— Start Passage —

In [12]:
"""Download census tract level population variables from 2010 using the census API."""

import pandas as pd
from census import Census
from us import states

import requests

TEST = False  # use smaller set of data for testing
YEAR = 2010  # census year

In [13]:
# use the census package to get census data from the census api
# get 2010 demographic data at the census tract for population variables of interest
# 2010 census summary file 1 (sf1) tech docs at https://www2.census.gov/programs-surveys/decennial/2010/technical-documentation/complete-tech-docs/summary-file/sf1.pdf
# SF1 API variables here https://api.census.gov/data/2010/dec/sf1/variables.html
# group P9 with race by hispanic ethnicity variables variables: https://api.census.gov/data/2010/dec/sf1/groups/P9.html
# 2010 ACS5 variables at https://api.census.gov/data/2010/acs/acs5/subject/variables.html

# read api key
with open("temp/census_api_key.txt", "r") as f:
    api_key = f.readlines()[0].strip("\n")

# connect to census api
c = Census(api_key, year=YEAR)

# get contiguous states
contiguous = pd.DataFrame(
    {"is_contiguous": states.mapping("fips", "is_contiguous", states=states.STATES)}
)

# get all state fip codes
state_names = pd.DataFrame(
    {"fips": states.mapping("fips", "name", states=states.STATES)}
)

# make dataframe of contiguous states and their fips codes
contiguous_states = (
    state_names.join(contiguous)
    .query("is_contiguous == True")
    .drop(columns="is_contiguous")
)

# add DC
contiguous_states = pd.concat(
    [
        contiguous_states,
        pd.DataFrame(
            ["District of Columbia"], index=[states.DC.fips], columns=["fips"]
        ),
    ]
)

# use test flag to get smaller set of data for testing or full set of data
if TEST:
    state_fips = [states.CA.fips]
else:
    state_fips = contiguous_states.index.tolist()

— End Passage —
— Start Recorded information —

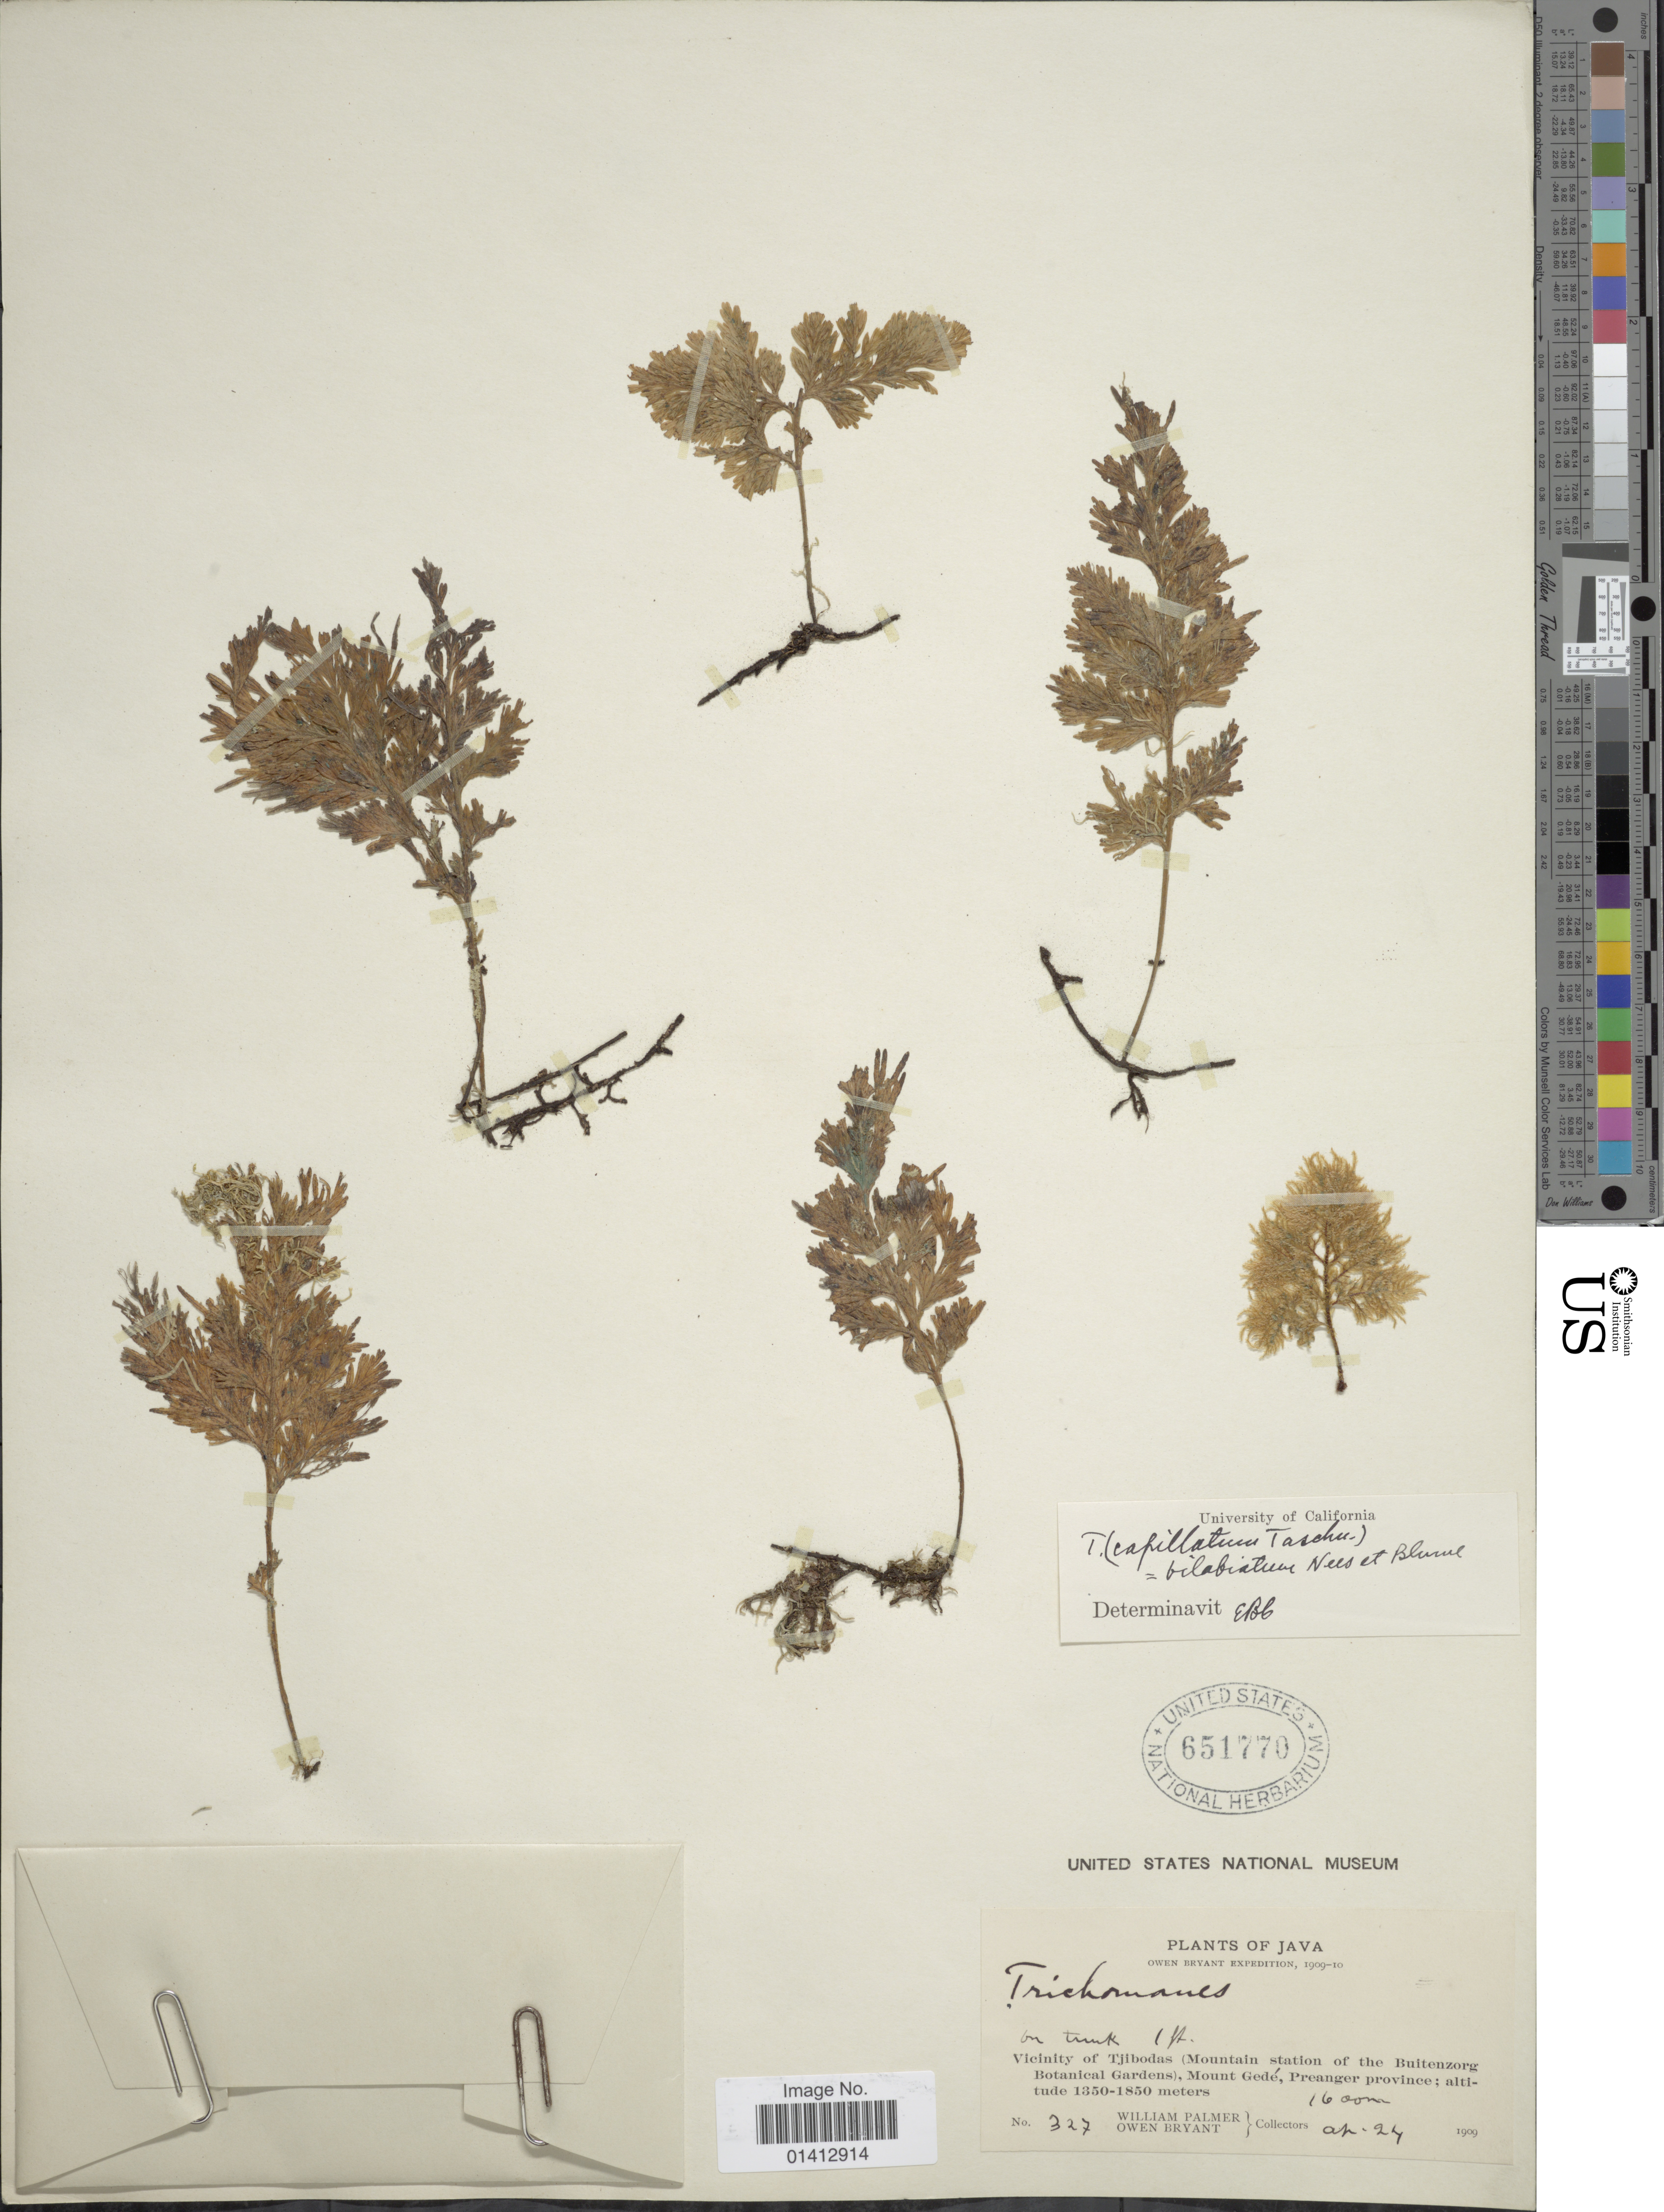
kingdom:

— End Recorded information —

_Job_.
Copy out the census data notebook code above in full, keeping every line unchanged.

_Task solution_.
In [12]:
"""Download census tract level population variables from 2010 using the census API."""

import pandas as pd
from census import Census
from us import states

import requests

TEST = False  # use smaller set of data for testing
YEAR = 2010  # census year

In [13]:
# use the census package to get census data from the census api
# get 2010 demographic data at the census tract for population variables of interest
# 2010 census summary file 1 (sf1) tech docs at https://www2.census.gov/programs-surveys/decennial/2010/technical-documentation/complete-tech-docs/summary-file/sf1.pdf
# SF1 API variables here https://api.census.gov/data/2010/dec/sf1/variables.html
# group P9 with race by hispanic ethnicity variables variables: https://api.census.gov/data/2010/dec/sf1/groups/P9.html
# 2010 ACS5 variables at https://api.census.gov/data/2010/acs/acs5/subject/variables.html

# read api key
with open("temp/census_api_key.txt", "r") as f:
    api_key = f.readlines()[0].strip("\n")

# connect to census api
c = Census(api_key, year=YEAR)

# get contiguous states
contiguous = pd.DataFrame(
    {"is_contiguous": states.mapping("fips", "is_contiguous", states=states.STATES)}
)

# get all state fip codes
state_names = pd.DataFrame(
    {"fips": states.mapping("fips", "name", states=states.STATES)}
)

# make dataframe of contiguous states and their fips codes
contiguous_states = (
    state_names.join(contiguous)
    .query("is_contiguous == True")
    .drop(columns="is_contiguous")
)

# add DC
contiguous_states = pd.concat(
    [
        contiguous_states,
        pd.DataFrame(
            ["District of Columbia"], index=[states.DC.fips], columns=["fips"]
        ),
    ]
)

# use test flag to get smaller set of data for testing or full set of data
if TEST:
    state_fips = [states.CA.fips]
else:
    state_fips = contiguous_states.index.tolist()